NOUVELLES

Irak : le Royaume-Uni devrait, comme la France, accueillir des réfugiés chrétiens (Welby)

08/08/2014 11:10 EDT | Actualisé 08/10/2014 05:12 EDT

L'archevêque de Cantorbéry, Justin Welby, a estimé vendredi que "les portes du Royaume-Uni devraient, à l'image de celles de la France, être ouvertes aux réfugiés" chrétiens menacés par l'avancée des jihadistes en Irak.

"Ce que nous voyons en Irak constitue une grave violation de la liberté de culte. Je pense que les portes du Royaume-Uni devraient, à l'image de celles de la France, être ouvertes aux réfugiés, comme elles l'ont été à travers l'histoire", a souligné dans un communiqué le chef spirituel des 80 millions d'anglicans dans le monde.

Le gouvernement français avait annoncé le 28 juillet dernier vouloir "favoriser l'accueil" des Irakiens de confession chrétienne sur son territoire. Les onze premiers Irakiens à bénéficier d'un visa d'asile sont arrivés jeudi à Paris.

"La communauté internationale doit répertorier les violations des droits de l'homme commises dans le nord de l'Irak pour permettre des poursuites à l'avenir. Il est important et nécessaire de lutter contre la culture d'impunité qui a permis ces atrocités" contre les chrétiens, a également insisté Justin Welby.

"Les événements terrifiants en Irak réclament une fois encore toute notre attention et notre compassion.

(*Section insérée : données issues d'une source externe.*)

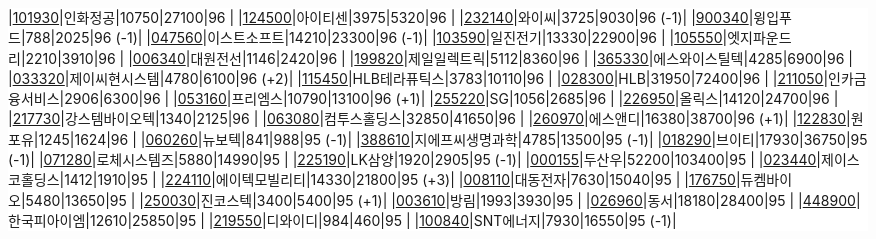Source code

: |[101930](https://finance.daum.net/quotes/A101930)|인화정공|10750|27100|96 |
|[124500](https://finance.daum.net/quotes/A124500)|아이티센|3975|5320|96 |
|[232140](https://finance.daum.net/quotes/A232140)|와이씨|3725|9030|96 (-1)|
|[900340](https://finance.daum.net/quotes/A900340)|윙입푸드|788|2025|96 (-1)|
|[047560](https://finance.daum.net/quotes/A047560)|이스트소프트|14210|23300|96 (-1)|
|[103590](https://finance.daum.net/quotes/A103590)|일진전기|13330|22900|96 |
|[105550](https://finance.daum.net/quotes/A105550)|엣지파운드리|2210|3910|96 |
|[006340](https://finance.daum.net/quotes/A006340)|대원전선|1146|2420|96 |
|[199820](https://finance.daum.net/quotes/A199820)|제일일렉트릭|5112|8360|96 |
|[365330](https://finance.daum.net/quotes/A365330)|에스와이스틸텍|4285|6900|96 |
|[033320](https://finance.daum.net/quotes/A033320)|제이씨현시스템|4780|6100|96 (+2)|
|[115450](https://finance.daum.net/quotes/A115450)|HLB테라퓨틱스|3783|10110|96 |
|[028300](https://finance.daum.net/quotes/A028300)|HLB|31950|72400|96 |
|[211050](https://finance.daum.net/quotes/A211050)|인카금융서비스|2906|6300|96 |
|[053160](https://finance.daum.net/quotes/A053160)|프리엠스|10790|13100|96 (+1)|
|[255220](https://finance.daum.net/quotes/A255220)|SG|1056|2685|96 |
|[226950](https://finance.daum.net/quotes/A226950)|올릭스|14120|24700|96 |
|[217730](https://finance.daum.net/quotes/A217730)|강스템바이오텍|1340|2125|96 |
|[063080](https://finance.daum.net/quotes/A063080)|컴투스홀딩스|32850|41650|96 |
|[260970](https://finance.daum.net/quotes/A260970)|에스앤디|16380|38700|96 (+1)|
|[122830](https://finance.daum.net/quotes/A122830)|원포유|1245|1624|96 |
|[060260](https://finance.daum.net/quotes/A060260)|뉴보텍|841|988|95 (-1)|
|[388610](https://finance.daum.net/quotes/A388610)|지에프씨생명과학|4785|13500|95 (-1)|
|[018290](https://finance.daum.net/quotes/A018290)|브이티|17930|36750|95 (-1)|
|[071280](https://finance.daum.net/quotes/A071280)|로체시스템즈|5880|14990|95 |
|[225190](https://finance.daum.net/quotes/A225190)|LK삼양|1920|2905|95 (-1)|
|[000155](https://finance.daum.net/quotes/A000155)|두산우|52200|103400|95 |
|[023440](https://finance.daum.net/quotes/A023440)|제이스코홀딩스|1412|1910|95 |
|[224110](https://finance.daum.net/quotes/A224110)|에이텍모빌리티|14330|21800|95 (+3)|
|[008110](https://finance.daum.net/quotes/A008110)|대동전자|7630|15040|95 |
|[176750](https://finance.daum.net/quotes/A176750)|듀켐바이오|5480|13650|95 |
|[250030](https://finance.daum.net/quotes/A250030)|진코스텍|3400|5400|95 (+1)|
|[003610](https://finance.daum.net/quotes/A003610)|방림|1993|3930|95 |
|[026960](https://finance.daum.net/quotes/A026960)|동서|18180|28400|95 |
|[448900](https://finance.daum.net/quotes/A448900)|한국피아이엠|12610|25850|95 |
|[219550](https://finance.daum.net/quotes/A219550)|디와이디|984|460|95 |
|[100840](https://finance.daum.net/quotes/A100840)|SNT에너지|7930|16550|95 (-1)|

Des chrétiens et d'autres minorités religieuses sont tués et se voient infliger des souffrances horribles", a-t-il ajouté.

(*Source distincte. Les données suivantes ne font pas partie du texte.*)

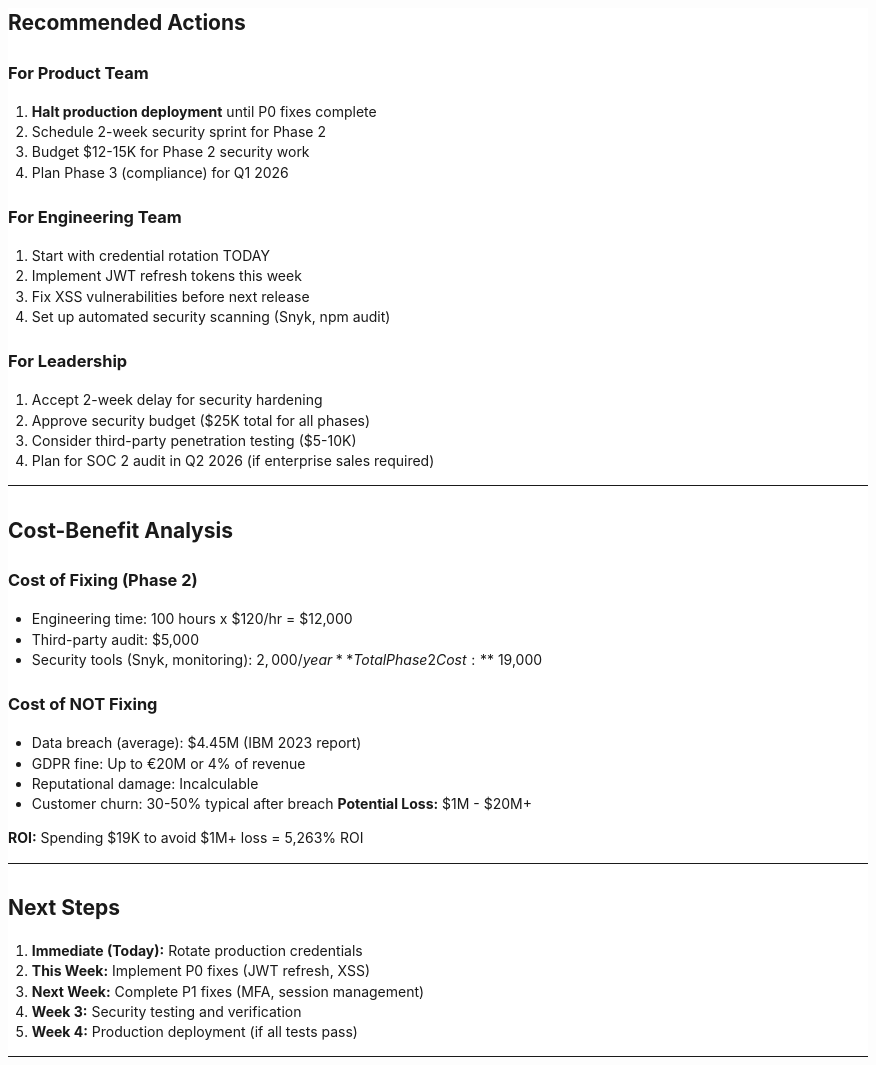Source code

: 
## Recommended Actions

### For Product Team
1. **Halt production deployment** until P0 fixes complete
2. Schedule 2-week security sprint for Phase 2
3. Budget $12-15K for Phase 2 security work
4. Plan Phase 3 (compliance) for Q1 2026

### For Engineering Team
1. Start with credential rotation TODAY
2. Implement JWT refresh tokens this week
3. Fix XSS vulnerabilities before next release
4. Set up automated security scanning (Snyk, npm audit)

### For Leadership
1. Accept 2-week delay for security hardening
2. Approve security budget ($25K total for all phases)
3. Consider third-party penetration testing ($5-10K)
4. Plan for SOC 2 audit in Q2 2026 (if enterprise sales required)

---

## Cost-Benefit Analysis

### Cost of Fixing (Phase 2)
- Engineering time: 100 hours x $120/hr = $12,000
- Third-party audit: $5,000
- Security tools (Snyk, monitoring): $2,000/year
**Total Phase 2 Cost:** ~$19,000

### Cost of NOT Fixing
- Data breach (average): $4.45M (IBM 2023 report)
- GDPR fine: Up to €20M or 4% of revenue
- Reputational damage: Incalculable
- Customer churn: 30-50% typical after breach
**Potential Loss:** $1M - $20M+

**ROI:** Spending $19K to avoid $1M+ loss = 5,263% ROI

---

## Next Steps

1. **Immediate (Today):** Rotate production credentials
2. **This Week:** Implement P0 fixes (JWT refresh, XSS)
3. **Next Week:** Complete P1 fixes (MFA, session management)
4. **Week 3:** Security testing and verification
5. **Week 4:** Production deployment (if all tests pass)

---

A la mi-juillet, les chrétiens de Mossoul, deuxième ville d'Irak, ont fui en masse après avoir reçu un ultimatum des jihadistes ultra-radicaux de l'Etat islamique (EI), qui contrôlent depuis juin cette ville et de vastes pans de territoire dans le nord, l'ouest et l'est du pays.

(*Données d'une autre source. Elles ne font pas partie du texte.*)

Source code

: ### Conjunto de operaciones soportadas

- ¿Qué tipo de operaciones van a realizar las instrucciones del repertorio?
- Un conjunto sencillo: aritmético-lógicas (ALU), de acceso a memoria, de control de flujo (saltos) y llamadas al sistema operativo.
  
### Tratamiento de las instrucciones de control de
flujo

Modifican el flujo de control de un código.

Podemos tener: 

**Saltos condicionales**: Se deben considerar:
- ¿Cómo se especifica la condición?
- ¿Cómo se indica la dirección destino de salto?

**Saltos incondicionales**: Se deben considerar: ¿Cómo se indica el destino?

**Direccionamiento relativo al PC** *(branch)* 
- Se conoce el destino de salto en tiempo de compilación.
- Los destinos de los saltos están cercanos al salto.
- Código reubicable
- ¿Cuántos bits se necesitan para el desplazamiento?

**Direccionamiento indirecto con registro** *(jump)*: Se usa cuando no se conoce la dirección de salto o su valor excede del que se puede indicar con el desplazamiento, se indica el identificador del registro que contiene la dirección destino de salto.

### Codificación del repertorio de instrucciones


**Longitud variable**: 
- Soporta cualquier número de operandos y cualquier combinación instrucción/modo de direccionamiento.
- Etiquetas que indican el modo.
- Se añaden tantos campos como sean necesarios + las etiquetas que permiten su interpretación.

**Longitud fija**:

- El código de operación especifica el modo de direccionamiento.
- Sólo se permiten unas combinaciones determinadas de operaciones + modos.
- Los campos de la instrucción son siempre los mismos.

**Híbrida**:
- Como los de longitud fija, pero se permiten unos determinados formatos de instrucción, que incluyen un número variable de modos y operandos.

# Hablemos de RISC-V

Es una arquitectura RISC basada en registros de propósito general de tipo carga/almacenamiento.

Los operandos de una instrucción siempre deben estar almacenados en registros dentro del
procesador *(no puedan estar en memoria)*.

Après la prise par le jihadistes jeudi de Qaraqosh, la plus grande ville chrétienne d'Irak, et d'autres zones autour de Mossoul, le patriarche chaldéen Louis Sako a fait état de 100.000 chrétiens jetés sur les routes.

Dimanche, la prise de Sinjar, bastion de la minorité kurdophone yazidie, considérée par les jihadistes comme "adoratrice du Diable", avait déjà contraint à la fuite jusqu'à 200.000 civils, selon l'ONU, dont des milliers sont désormais pris au piège dans les montagnes désertiques environnantes.